Note: This is the third and last post on “Controversy”: a song that presents so much to unpack, I’ve opted to split my analysis into parts. Please read the first and second parts before proceeding.
Do I believe in God? Do I believe in me?
Of the famous questions Prince asks in the lyrics to “Controversy,” he only answers one–or two, depending on how you count them. The questions are, “Do I believe in God?” and, “Do I believe in me?” The answer–to both, presumably–is “yes.”

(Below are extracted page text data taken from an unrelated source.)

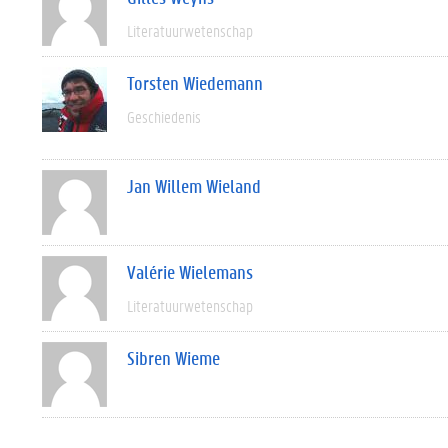
Literatuurwetenschap
Torsten Wiedemann
Geschiedenis
Jan Willem Wieland
Valérie Wielemans
Literatuurwetenschap
Sibren Wieme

More even than the nuances of race and sexuality, this distinction between “God” and “me”–the sacred and the secular, the spirit and the flesh, etc.–was the prevailing theme of Prince’s career. This in itself hardly makes him unique: the “comingling of the profane and the spiritual is an age-old Black music trope,” writes cultural critic Touré. “Quite often in Black music history the erotic and the divine, or the concerns of Saturday night and Sunday morning, are close together in a song or a playing style or an album or a career”–including those of Prince progenitors like Little Richard, James Brown, Sam Cooke, Marvin Gaye, Curtis Mayfield, and others (Touré 125). But while the majority of these artists vacillated between “God’s music” and “the Devil’s,” Prince’s innovation was in combining the two: making gospel-informed music that erased the fine line between matters of the body and the soul.